* [PASSAGE PROVIDED]
________

Rating: 4  (out of 5)

Yurikuma Arashi has Ikuhara all over it. From the use of elaborate staircases to the patched-together feeling of the city the girls live in, this is pretty classic even as he tells a new story. Or is the story new? In a lot of ways, Yurikuma Arashi is simply “Little Red Riding Hood” with female bears instead of a male wolf. There's constant reference to “eating” the human girls, and while we can make educated guesses as to any double-meanings there, we absolutely see that there is a sexual undertone after the trial scene, when beargirls Lulu and Ginko lick honey from protagonist Kureha's body. “Honey” itself can be a pretty loaded term in the world of romance fiction, and the positioning of said viscous fluid is more than merely suggestive. It might also be interesting to view the bears, who pose a threat to Kureha's and Sumika's lesbian relationship, as more masculine figures trying to steer the girls away from each other – after all, if they can disguise themselves as humans, why not change genders as well?The fact that it is food that triggers the bear attack on Sumika, with she and Kureha sharing a meal after Kureha has wandered the school in search of her, also lends itself to the fairy tale interpretation, as does Kureha's Disney-princess-style bedroom, all fluffy pink bows and swags.

Whether or not Ikuhara is retelling a known story remains to be seen. The episode itself, when we don't try to ascribe a particular symbolism to it, is very disjointed, with everything and one defined with a word following their name - “place” or “yuri” are two examples – and a visual theme of things falling. We mostly see this in gentle spirals of lilies descending from above the characters, though it is worth noting that Kureha also falls down some stairs at one point. The backgrounds form a contrast to both story and action, with the school and Kureha's home being the sole places of beauty in a city that otherwise has a skyline of cranes, looking perpetually under construction. That the only male characters we see are bears is probably important; we'll have to wait and see on that one.

________

* [DATA EXTRACT]

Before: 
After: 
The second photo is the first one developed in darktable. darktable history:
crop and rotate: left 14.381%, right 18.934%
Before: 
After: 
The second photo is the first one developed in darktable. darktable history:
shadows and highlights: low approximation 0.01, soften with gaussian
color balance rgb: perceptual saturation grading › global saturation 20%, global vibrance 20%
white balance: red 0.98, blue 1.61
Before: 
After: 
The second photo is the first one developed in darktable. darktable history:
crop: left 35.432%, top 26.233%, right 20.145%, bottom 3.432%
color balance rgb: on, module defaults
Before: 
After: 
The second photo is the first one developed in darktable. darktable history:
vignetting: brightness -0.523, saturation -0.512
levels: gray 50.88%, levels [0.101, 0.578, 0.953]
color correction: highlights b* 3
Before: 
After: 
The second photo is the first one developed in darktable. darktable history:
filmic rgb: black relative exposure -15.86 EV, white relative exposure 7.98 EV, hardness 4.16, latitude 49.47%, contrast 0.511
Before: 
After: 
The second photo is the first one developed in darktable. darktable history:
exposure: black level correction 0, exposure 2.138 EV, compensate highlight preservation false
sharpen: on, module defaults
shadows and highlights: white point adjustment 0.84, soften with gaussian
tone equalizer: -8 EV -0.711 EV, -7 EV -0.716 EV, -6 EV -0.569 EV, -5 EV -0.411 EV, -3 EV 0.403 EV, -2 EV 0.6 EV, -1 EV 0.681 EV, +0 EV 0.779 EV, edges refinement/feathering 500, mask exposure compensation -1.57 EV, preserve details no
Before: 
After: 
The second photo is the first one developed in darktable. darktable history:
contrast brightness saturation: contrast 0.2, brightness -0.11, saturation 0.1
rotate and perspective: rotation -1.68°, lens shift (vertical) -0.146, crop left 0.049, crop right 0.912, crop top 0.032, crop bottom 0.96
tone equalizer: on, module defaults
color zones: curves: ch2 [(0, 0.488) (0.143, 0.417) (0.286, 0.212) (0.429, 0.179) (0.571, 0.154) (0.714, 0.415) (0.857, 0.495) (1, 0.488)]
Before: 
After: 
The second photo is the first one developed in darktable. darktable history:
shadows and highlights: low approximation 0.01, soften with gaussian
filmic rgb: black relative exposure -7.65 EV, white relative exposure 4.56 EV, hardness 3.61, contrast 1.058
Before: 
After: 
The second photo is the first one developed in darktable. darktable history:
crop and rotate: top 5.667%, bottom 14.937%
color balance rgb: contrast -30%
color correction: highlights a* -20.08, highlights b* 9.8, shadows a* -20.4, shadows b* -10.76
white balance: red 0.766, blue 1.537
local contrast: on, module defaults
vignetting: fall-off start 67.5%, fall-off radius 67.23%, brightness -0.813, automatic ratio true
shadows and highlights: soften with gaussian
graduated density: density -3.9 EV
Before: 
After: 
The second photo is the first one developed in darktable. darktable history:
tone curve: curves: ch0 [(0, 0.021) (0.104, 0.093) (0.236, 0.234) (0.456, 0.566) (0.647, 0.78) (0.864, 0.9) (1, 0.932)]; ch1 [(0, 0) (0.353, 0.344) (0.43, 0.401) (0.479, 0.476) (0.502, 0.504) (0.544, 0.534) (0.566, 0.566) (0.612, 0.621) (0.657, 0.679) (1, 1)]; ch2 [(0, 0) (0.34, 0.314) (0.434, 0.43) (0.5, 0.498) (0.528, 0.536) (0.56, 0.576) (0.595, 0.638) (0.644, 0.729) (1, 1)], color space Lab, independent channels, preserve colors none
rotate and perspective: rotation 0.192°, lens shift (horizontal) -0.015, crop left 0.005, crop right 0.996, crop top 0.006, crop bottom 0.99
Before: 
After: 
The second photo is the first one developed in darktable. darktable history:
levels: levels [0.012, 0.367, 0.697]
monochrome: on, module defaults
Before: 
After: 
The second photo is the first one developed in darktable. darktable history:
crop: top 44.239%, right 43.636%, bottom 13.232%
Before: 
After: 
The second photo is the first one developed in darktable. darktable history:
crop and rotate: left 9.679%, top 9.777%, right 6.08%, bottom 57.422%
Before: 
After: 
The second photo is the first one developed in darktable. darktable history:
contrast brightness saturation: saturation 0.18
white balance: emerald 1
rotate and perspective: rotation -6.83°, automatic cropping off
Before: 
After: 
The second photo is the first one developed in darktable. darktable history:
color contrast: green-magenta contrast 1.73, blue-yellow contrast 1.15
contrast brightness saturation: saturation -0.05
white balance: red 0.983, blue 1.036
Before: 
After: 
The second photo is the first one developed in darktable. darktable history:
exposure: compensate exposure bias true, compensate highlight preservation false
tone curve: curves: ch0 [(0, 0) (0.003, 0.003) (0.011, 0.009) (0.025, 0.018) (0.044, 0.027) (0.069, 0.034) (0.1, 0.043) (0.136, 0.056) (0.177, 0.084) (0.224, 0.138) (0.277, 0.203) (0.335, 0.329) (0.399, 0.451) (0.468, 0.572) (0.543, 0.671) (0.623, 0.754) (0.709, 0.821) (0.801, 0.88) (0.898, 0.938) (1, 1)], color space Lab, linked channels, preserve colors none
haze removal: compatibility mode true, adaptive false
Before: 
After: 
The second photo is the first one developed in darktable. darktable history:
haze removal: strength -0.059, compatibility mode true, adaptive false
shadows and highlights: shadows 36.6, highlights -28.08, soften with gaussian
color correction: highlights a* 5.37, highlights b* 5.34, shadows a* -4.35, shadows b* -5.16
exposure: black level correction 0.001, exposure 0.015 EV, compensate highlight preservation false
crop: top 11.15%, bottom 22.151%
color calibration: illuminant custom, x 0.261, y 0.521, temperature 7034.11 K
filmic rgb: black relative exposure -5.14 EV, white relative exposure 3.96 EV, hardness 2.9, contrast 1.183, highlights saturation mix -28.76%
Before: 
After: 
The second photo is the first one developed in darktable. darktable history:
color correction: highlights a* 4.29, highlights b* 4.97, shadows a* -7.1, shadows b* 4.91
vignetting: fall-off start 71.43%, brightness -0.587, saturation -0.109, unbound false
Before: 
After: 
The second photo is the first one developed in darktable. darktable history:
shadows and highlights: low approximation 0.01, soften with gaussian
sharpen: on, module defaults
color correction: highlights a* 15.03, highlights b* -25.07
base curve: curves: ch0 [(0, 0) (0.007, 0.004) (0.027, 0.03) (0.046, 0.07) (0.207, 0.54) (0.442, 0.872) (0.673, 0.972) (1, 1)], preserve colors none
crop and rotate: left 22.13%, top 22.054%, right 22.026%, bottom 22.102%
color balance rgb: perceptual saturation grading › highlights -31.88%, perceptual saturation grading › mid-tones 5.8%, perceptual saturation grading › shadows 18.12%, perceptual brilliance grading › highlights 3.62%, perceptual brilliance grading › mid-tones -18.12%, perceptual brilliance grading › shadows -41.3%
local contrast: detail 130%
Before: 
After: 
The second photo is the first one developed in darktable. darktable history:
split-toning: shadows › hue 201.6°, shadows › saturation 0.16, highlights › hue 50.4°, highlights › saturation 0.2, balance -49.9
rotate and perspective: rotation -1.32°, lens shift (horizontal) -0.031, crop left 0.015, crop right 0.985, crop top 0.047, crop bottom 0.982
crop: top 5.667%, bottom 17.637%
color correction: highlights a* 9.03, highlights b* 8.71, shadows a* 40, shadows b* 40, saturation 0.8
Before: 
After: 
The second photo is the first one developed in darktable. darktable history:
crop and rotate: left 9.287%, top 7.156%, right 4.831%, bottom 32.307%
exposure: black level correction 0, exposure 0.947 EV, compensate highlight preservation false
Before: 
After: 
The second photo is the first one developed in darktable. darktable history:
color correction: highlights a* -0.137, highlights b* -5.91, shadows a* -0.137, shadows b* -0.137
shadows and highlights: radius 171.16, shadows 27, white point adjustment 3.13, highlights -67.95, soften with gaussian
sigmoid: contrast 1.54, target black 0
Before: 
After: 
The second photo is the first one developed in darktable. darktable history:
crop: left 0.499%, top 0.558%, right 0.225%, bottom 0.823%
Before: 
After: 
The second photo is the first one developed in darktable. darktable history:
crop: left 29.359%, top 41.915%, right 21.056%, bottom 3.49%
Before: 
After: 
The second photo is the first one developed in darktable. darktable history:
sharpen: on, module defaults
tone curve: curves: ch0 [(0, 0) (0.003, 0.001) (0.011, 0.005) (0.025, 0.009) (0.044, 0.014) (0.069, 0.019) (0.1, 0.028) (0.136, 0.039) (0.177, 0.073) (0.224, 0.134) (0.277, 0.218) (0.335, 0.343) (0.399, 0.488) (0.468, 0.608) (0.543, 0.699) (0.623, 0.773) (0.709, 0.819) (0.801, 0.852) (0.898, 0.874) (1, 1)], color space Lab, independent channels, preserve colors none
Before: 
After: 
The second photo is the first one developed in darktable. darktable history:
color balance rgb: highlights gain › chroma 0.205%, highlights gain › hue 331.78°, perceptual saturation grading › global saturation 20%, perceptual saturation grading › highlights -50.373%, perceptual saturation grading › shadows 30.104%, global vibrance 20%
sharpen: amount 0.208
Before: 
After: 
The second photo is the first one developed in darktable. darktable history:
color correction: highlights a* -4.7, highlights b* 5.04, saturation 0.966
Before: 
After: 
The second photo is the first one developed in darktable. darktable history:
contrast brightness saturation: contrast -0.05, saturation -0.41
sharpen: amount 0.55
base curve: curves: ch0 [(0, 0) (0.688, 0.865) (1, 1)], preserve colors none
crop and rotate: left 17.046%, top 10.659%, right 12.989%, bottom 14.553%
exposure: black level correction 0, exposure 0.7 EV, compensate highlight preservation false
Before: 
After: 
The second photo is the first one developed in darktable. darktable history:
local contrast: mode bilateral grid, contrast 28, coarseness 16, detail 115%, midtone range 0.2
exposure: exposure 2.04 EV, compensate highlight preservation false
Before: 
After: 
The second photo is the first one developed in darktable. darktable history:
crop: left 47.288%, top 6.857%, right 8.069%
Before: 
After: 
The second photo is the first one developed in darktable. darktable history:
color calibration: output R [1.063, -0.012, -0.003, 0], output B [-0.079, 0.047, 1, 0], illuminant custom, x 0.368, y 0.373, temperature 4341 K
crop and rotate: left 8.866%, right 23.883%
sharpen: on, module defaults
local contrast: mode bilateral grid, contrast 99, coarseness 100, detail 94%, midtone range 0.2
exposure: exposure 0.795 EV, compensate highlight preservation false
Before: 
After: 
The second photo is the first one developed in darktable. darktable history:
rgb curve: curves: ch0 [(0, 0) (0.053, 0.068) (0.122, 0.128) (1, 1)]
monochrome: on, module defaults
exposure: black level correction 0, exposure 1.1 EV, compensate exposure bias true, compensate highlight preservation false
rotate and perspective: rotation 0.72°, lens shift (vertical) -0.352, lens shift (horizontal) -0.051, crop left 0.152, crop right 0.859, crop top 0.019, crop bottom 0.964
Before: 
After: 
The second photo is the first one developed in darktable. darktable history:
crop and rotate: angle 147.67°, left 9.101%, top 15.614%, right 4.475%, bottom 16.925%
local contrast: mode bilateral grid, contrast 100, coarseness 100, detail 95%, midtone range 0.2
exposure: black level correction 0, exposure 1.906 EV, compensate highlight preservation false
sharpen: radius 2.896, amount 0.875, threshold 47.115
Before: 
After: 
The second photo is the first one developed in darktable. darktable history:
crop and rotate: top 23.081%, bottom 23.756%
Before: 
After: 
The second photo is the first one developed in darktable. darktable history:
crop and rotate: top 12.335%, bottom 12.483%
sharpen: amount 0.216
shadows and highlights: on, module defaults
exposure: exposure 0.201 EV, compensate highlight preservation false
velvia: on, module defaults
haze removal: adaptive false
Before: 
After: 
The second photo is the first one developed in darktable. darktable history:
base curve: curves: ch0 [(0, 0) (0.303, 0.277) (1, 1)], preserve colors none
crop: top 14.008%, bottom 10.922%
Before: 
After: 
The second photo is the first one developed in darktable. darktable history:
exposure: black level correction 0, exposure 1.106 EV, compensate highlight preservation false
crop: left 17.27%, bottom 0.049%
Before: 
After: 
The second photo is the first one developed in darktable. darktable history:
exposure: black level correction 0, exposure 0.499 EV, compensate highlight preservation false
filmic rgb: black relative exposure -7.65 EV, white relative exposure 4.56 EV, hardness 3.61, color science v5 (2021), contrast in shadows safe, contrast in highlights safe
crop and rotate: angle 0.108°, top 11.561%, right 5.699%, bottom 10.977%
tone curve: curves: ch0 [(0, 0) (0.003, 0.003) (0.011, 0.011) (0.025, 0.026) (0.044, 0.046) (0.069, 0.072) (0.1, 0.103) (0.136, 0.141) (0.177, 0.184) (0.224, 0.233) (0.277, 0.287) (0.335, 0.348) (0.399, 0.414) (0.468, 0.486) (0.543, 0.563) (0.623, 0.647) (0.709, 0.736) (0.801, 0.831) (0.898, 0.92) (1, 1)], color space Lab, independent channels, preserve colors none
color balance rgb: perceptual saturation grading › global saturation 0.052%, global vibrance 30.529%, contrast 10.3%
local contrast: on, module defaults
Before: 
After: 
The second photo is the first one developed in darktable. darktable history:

________

* [EXERCISE PROMPT]
Please copy the stretch of the Yurikuma Arashi review from "Whether or not" through "on that one.", substituting "roses" for "lilies".

* [CORRECT OUTPUT]
Whether or not Ikuhara is retelling a known story remains to be seen. The episode itself, when we don't try to ascribe a particular symbolism to it, is very disjointed, with everything and one defined with a word following their name - “place” or “yuri” are two examples – and a visual theme of things falling. We mostly see this in gentle spirals of roses descending from above the characters, though it is worth noting that Kureha also falls down some stairs at one point. The backgrounds form a contrast to both story and action, with the school and Kureha's home being the sole places of beauty in a city that otherwise has a skyline of cranes, looking perpetually under construction. That the only male characters we see are bears is probably important; we'll have to wait and see on that one.